The group also attracted the attention of a group with far less "radical" reputation.

"This is the most important question facing us now – how are we going to diversify the economy? When can we stop screaming ‘war on coal,' ‘no war on coal,' and start planning?" asked Becky Park, founder of The Little Old Ladies Who Love Our Land, a group that has been trying to talk issues with state leaders and candidates for office.

Dustin Still, a lifelong resident of Mingo County, started working with RAMPS to increase economic diversification four years ago.

"This decline is making really tangible pain for people in our area. … We in Central Appalachia and us in the southern West Virginia coalfields has put West Virginia and this country on its back for 125 years. We're looking for retribution and a plan for when this monolithic industry goes. What is the plan to make sure that Mingo County, Logan County, Raleigh County, the places we live and call home, doesn't look like Welch?"

The group says aggressive rhetoric used by coal proponents is dividing the public and preventing a conversation about real solutions.
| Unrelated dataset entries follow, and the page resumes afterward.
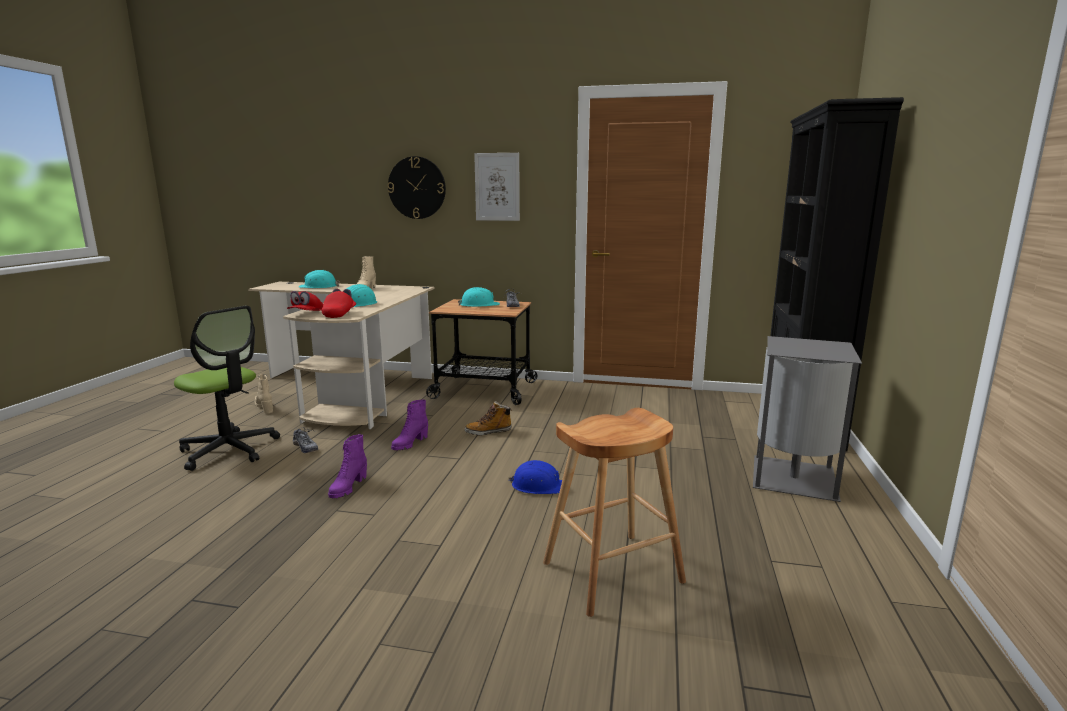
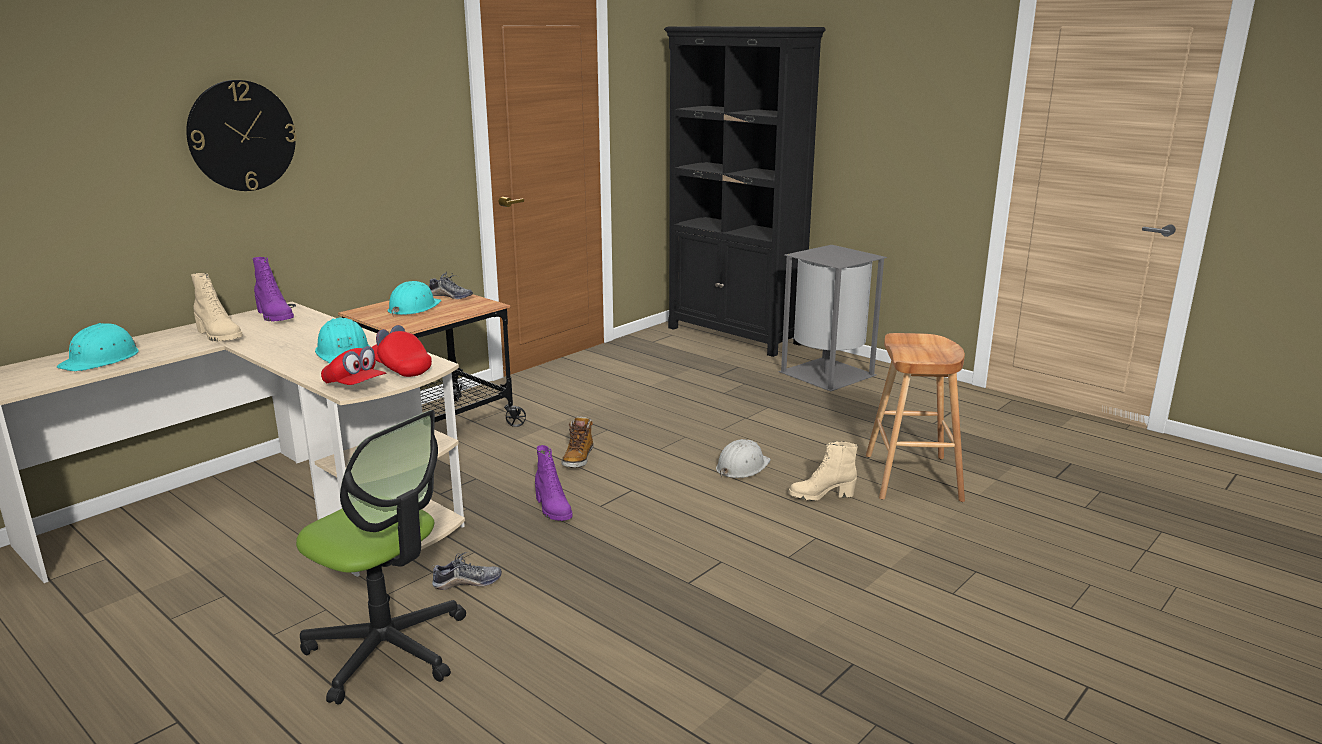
camera: 60 degrees left, 5 degrees up
(229, 450) = (387, 649): office chair -> office chair turned 60 degrees clockwise
(265, 407) = (222, 602): beige boot -> beige boot (821, 495)
(348, 488) = (636, 568): purple boot -> purple boot (274, 316)
(497, 187) = (373, 123): picture -> none
(538, 486) = (742, 467): blue hard hat -> white hard hat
In an Associated Press article last week, writer Vicki Smith called the war on coal " a sound bite and headline, perpetuated by pundits, power companies and public relations consultants who have crafted a neat label for a complex set of realities, one that compels people to choose sides."

Factors affecting the industry in West Virginia include geologic challenges, cheap natural gas and national policy that does not favor the pollutants associated with coal production and burning.

"In reality, we are running out of coal to mine and other coal basins and cheap natural gas are simply out-competing Central Appalachian coal," the letter states. "Even Bill Raney has admitted, ‘There's not any surprise in this. You're talking about a declining reserve anyway. We mined the low-hanging fruit a long time ago.'"

The quote from Raney was taken from a Charleston Gazette article published this month and is consistent with other statements from Raney.

The consequences of not diversifying the economy, the group wrote, is plain in the many towns and communities already affected by coal's boom and bust economic cycle.

"We have seen the future of communities where coal companies pull out without a plan for transition," the letter states. "You only need to visit Welch to understand what the future looks like if we don't act."

Dustin White, a Boone county native, said he is concerned about the southern coalfields. He said the conversation about diversification needs to begin soon because the problem is likely to be complicated.

When asked about what could replace coal, White said he wasn't sure what might replace coal.

"We have out our lives on the line for this nation to keep the light bulb on for over 150 years," White said. "We've paid our debt to the nation and we deserve better as West Virginians. We deserve better lives."

Rosenberg, said the solution is going to have a lot of different answers.

"There's not going to be one single answer for what replaces coal. That's why we say diversify the economy," Rosenberg said. "We need a lot of different answers."

Regardless of whether or not environmental movement efforts are successful, Rosenberg said, change is coming. The kind of change, he said, depends on how state leaders react.

"Is the future going to look like Welch? Is the future going to look like McDowell? Or is the future going to look like something better than that? That's the choice that's facing us," Rosenberg said.

Tomblin's office did not respond for comment, but a representative of his office did receive the letter and told the group it would be delivered.